A team of seven nutrition students will embark on a mission May 19-27 to Panajachel, Guatemala. Dr. Janelle Walter, professor of nutrition sciences, will lead the team.
For the past five years, Walter said she has been trying to make way for students to explore the world through their studies.
“Nutrition programs all over the country have gone to Guatemala,” Walter said. “Guatemala’s been studied for decades because it’s so poorly nourished.”
Walter said the team will be teaching children games about healthy eating at a local preschool, cooking and serving food at a nearby center that feeds children each day and observing the children to discover if there are any “signs of overt malnutrition.”
Kansas City, Kan., senior Leigh Sunderland said she thinks the trip will help prepare her for the international nutrition work she would like to do after she graduates.

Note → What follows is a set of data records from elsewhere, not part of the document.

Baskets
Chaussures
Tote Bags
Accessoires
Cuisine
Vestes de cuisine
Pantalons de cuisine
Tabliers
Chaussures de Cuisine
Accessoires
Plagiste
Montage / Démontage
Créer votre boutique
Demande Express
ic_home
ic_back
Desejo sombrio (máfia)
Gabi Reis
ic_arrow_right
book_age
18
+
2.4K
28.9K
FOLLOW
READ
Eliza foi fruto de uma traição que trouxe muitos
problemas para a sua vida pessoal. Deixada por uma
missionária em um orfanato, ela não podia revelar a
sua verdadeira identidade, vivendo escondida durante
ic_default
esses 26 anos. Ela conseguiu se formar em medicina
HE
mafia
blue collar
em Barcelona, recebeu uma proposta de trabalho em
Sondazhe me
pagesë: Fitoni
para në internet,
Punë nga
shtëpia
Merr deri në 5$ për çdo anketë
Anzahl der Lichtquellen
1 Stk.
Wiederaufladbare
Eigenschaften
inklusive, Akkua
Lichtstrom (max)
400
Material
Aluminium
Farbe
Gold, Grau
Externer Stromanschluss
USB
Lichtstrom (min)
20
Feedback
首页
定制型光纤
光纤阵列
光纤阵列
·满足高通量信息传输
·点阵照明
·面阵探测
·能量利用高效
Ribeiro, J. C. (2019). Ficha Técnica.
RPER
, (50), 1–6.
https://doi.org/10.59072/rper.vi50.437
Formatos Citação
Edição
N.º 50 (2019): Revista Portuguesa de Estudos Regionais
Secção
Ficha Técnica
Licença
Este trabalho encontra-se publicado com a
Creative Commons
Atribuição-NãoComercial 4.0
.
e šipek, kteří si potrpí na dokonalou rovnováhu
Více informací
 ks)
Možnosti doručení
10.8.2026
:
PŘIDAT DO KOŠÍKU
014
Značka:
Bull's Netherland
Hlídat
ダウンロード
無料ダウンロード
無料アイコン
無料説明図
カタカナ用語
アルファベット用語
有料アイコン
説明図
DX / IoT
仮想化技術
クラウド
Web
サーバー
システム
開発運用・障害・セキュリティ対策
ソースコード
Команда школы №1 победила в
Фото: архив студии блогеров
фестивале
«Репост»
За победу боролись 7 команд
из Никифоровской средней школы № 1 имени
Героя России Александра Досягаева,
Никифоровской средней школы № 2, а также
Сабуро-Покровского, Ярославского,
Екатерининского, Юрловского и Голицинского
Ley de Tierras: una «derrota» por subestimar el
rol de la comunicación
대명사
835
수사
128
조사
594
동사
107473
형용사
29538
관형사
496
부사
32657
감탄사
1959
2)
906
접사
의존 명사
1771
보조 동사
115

“We aren’t planning on doing much evangelism, but I will be looking for opportunities to share the Gospel with anyone who is willing to hear,” Sunderland said. “Food and nutrients are the bases of our physical lives, but won’t sustain the deeper hunger in our souls that can only be filled by God. My ultimate vision is to care for those in need by providing for their physical needs, and through those acts of care, to draw them in to hear the Good News that will be the true nourishment they are looking for.”
All seven student team members are enrolled in a special section of “World Nutrition,” taught by Walter, that includes the trip as part of the coursework.
Bandera senior Jennifer Lavallee said the class has met once each week of the semester to discuss the trip, plan itineraries and prepare materials to take to Guatemala, including dietary information and educational games for children.
“Mind you that all of this needs to be in Spanish, so we’re having to stretch our abilities a bit,” Lavallee said. “None of us are fluent, but we are mostly communicative, at least, in the language.”
The team planned on serving in the jungles of Honduras until last month, when Walter decided to change the trip’s destination to Guatemala because of the violence in the area of Honduras they intended to travel.
“I felt like God was closing the door,” Walter said.
Walter said she Google-searched “nutrition missions Guatemala” and came across the website for a United Methodist Church mission initiative in Guatemala.
Walter said her team seemed like a great fit for the work of Mission Guatemala, and it has been arranged for them to serve through that organization.
Walter said she looks forward to students “experiencing being in a different culture and working with that culture in a positive way.”